CONSIGNE A:
Traduisez en anglais cette phrase du texte source : « Nous considérons que le non-versement des salaires constitue une sanction. »

TEXTE SOURCE:
--------

Quel jugement portez-vous sur le comportement d’Amazon ?
Amazon a aussi fait pression sur les salariés pour qu’ils n’exercent pas leur droit de retrait, en leur envoyant des courriers électroniques indiquant que le droit de retrait n’était pas justifié puisqu’ils avaient pris des mesures de protection, mais ce n’était pas le cas. Ces mesures n’étaient que partiellement mises en place et sans aucune concertation avec les élus. Tous ces éléments sont de nature à justifier pleinement l’exercice du droit de retrait. Ces éléments sont d’autant plus valables que l’ex-directrice du site de Saran avait suspendu l’intégration des intérimaires car elle savait qu’en cas de contamination, sa responsabilité pénale pouvait être engagée.
Quels arguments comptez-vous mettre en avant ?
Dans les jugements rendus à Nanterre et Versailles figurent des arguments qui justifient l’exercice du droit de retrait. Nous allons demander le versement des salaires et éventuellement des indemnités pour préjudice subi. Nous considérons que le non-versement des salaires constitue une sanction. Amazon se targue de respecter les droits des salariés mais la direction pratique une contestation systématique des arrêts de travail, des décisions judiciaires et de toute mise en cause basée sur la santé et la sécurité. Aujourd’hui, lorsqu’un salarié a un arrêt de travail d’un mois ou plus, la direction demande systématiquement à la CPAM d’effectuer une contre-visite. Cela peut aussi arriver avec des accidents bénins. Cela peut expliquer en partie pourquoi la reprise ne se fait pas au rythme qu’espérait la direction. Au 26 mai, elle s’attendait à avoir 80% des effectifs sur les sites. En réalité, il n’y en a qu’un peu plus de 40% en comptant les réquisitions.

--------

DONNÉES À TRAITER:
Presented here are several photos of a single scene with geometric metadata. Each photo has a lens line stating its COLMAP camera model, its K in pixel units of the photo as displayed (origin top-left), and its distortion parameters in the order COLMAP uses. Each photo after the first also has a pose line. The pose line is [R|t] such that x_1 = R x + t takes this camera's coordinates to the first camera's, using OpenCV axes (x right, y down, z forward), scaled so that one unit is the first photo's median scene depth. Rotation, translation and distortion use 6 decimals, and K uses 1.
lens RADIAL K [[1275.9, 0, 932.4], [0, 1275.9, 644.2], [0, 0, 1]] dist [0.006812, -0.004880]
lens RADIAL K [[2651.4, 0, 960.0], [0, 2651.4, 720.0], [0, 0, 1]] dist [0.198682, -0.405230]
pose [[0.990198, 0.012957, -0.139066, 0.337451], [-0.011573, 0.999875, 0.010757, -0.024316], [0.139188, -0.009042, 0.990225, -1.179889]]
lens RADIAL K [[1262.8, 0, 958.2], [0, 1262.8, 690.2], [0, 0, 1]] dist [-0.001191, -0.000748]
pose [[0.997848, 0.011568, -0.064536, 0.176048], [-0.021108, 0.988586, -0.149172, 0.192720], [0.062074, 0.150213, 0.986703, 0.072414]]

--------

CONSIGNE B:
Reformulez l'ensemble des lignes de données ci-dessus en un CSV à deux colonnes intitulées « consigne » et « valeur ». Chaque texte à traiter doit y figurer avec sa réponse, chacun dans un champ entre guillemets, les sauts de ligne étant remplacés par des espaces.

RÉPONSE FINALE A:
We consider the non-payment of wages to be a sanction.

RÉPONSE FINALE B:
consigne,valeur
"Presented here are several photos of a single scene with geometric metadata. Each photo has a lens line stating its COLMAP camera model, its K in pixel units of the photo as displayed (origin top-left), and its distortion parameters in the order COLMAP uses. Each photo after the first also has a pose line. The pose line is [R|t] such that x_1 = R x + t takes this camera's coordinates to the first camera's, using OpenCV axes (x right, y down, z forward), scaled so that one unit is the first photo's median scene depth. Rotation, translation and distortion use 6 decimals, and K uses 1.","lens RADIAL K [[1275.9, 0, 932.4], [0, 1275.9, 644.2], [0, 0, 1]] dist [0.006812, -0.004880] lens RADIAL K [[2651.4, 0, 960.0], [0, 2651.4, 720.0], [0, 0, 1]] dist [0.198682, -0.405230] pose [[0.990198, 0.012957, -0.139066, 0.337451], [-0.011573, 0.999875, 0.010757, -0.024316], [0.139188, -0.009042, 0.990225, -1.179889]] lens RADIAL K [[1262.8, 0, 958.2], [0, 1262.8, 690.2], [0, 0, 1]] dist [-0.001191, -0.000748] pose [[0.997848, 0.011568, -0.064536, 0.176048], [-0.021108, 0.988586, -0.149172, 0.192720], [0.062074, 0.150213, 0.986703, 0.072414]]"